The Emminger Decree or Emminger Reform (Emminger-Verordnung, Lex Emminger, or Emmingersche Justizreform; formally the Verordnung über Gerichtsverfassung und Strafrechtspflege (Court Organisation and Criminal Justice Regulations)) was an emergency decree in the democratic Weimar Republic by Justice Minister Erich Emminger (BVP) on 4 January 1924 that among other things abolished the jury as trier of fact and replaced it with a mixed system of judges and lay judges in Germany's judiciary which still exists today.

==Background==
The modern jury trial was first introduced in the Rhenish provinces in 1798, with a court consisting most commonly of 12 citizens (Bürgers). A Swabian ordinance of 1562 had also called for the summons of jurymen (urtheiler), and various methods were in use in Emmendingen, Oppenau, and Oberkirch. Hauenstein's charter of 1442 secured the right to be tried in all cases by 24 fellow equals, and in Friburg the jury was composed of 30 citizens and councilors. In Constance the jury trial was suppressed by decree of the Habsburg monarchy in 1786. The Frankfurt Constitution of the failed Revolutions of 1848 called for jury trials for "the more serious crimes and all political offenses" but was never implemented.

Germany's system whereby citizens were tried by their peers chosen from the entire community in open court was gradually superseded by a system of professional judges, in which the process of investigation was more or less confidential and judgements were issued by judges appointed by the state. There was an 1873 proposal by the Prussian Ministry of Justice to abolish the jury and replace it with the mixed system. The jury system was implemented in the German Empire by the Gerichtsverfassungsgesetz (GVG) of 27 January 1877 with the jury court (Schwurgericht) consisting of 3 judges and 12 jurymen. The Weimar Republic was created in 1919, when German Empire Chancellor Friedrich Ebert signed the Weimar Constitution into law on 11 August 1919.

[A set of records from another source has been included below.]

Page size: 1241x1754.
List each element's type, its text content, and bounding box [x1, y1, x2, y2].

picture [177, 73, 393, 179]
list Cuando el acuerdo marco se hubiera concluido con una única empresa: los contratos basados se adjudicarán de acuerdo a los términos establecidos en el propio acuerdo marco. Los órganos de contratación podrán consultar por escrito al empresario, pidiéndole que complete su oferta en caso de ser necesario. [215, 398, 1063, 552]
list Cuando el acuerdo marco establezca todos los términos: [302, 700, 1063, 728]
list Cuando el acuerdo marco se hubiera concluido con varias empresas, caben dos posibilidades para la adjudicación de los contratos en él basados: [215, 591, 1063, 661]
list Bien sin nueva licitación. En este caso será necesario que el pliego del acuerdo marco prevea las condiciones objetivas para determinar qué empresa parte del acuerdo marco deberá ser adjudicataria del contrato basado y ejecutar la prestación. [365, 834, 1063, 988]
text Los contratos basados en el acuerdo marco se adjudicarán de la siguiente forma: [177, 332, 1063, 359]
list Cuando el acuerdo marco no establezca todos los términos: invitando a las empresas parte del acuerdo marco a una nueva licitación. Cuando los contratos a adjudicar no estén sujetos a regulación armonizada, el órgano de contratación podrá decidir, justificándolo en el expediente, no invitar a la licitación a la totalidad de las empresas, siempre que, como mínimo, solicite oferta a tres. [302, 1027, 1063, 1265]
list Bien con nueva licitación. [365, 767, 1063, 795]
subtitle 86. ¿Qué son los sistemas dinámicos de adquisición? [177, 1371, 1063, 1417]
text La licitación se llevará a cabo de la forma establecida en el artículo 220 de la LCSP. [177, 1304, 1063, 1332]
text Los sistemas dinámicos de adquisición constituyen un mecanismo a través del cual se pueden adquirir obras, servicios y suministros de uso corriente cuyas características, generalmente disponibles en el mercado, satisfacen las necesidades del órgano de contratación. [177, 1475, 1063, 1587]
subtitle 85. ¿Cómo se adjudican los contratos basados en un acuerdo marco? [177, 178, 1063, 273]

On 11 January 1923, the Belgian and French Armies initiated the Occupation of the Ruhr that would last until 25 August 1925, in response to the Weimar Republic's default on its World War I reparations in the aftermath of World War I. In May 1923, Justice Minister Rudolf Heinze (DVP) under Chancellor Wilhelm Cuno attempted to replace the jury system with large lay judge (Schöffen) courts but was defeated in the Reichstag. An Article 48 (of the Weimar Constitution) state of emergency was proclaimed by President Ebert on 26 or 27 September 1923, lasting until February 1924, in tandem with the announcement by Chancellor Gustav Stresemann of the end to the resistance against the Occupation of the Ruhr. Hyperinflation in the Weimar Republic would reach its peak in November 1923. On 8 December 1923, the Reichstag passed an enabling act (Marxsches Ermächtigungsgesetz) empowering the government to take all measures it deemed necessary and urgent, with regard to the state of emergency, lasting until 15 February 1924. Acts passed pursuant to Article 48 emergencies and their enabling acts are referred to as Notverordnung, or emergency decrees.

==Abolition==
On 4 January 1924, Justice Minister Erich Emminger (BVP) under Chancellor Wilhelm Marx (Centre Party) issued the Verordnung über Gerichtsverfassung und Strafrechtspflege (Emminger Reform), which abolished juries in the Schwurgericht, replacing them with a mixed system of three professional judges and six lay judges, but kept the original name. The reform was presented as an emergency, money-saving measure in a period of acute financial stringency. Although a special meeting of the German Bar (Deutscher Anwaltverein) demanded the revocation of the decrees, and the Social Democrats called the reform a flagrant usurpation of the clearly expressed wishes of the Reichstag, the decrees did not cause much commotion.

==Aftermath==
The use of lay judges was completely eliminated on the first day of World War II, with the exception of the infamous People's Court. The jury system has never been reintroduced in Germany, but between 1948 and 1950, prior to the foundation of the Federal Republic of Germany, Bavaria returned to jury trial, as it had existed before the Emminger Decrees. In 1974 the number of lay judges in the Schwurgericht was further reduced from six to two.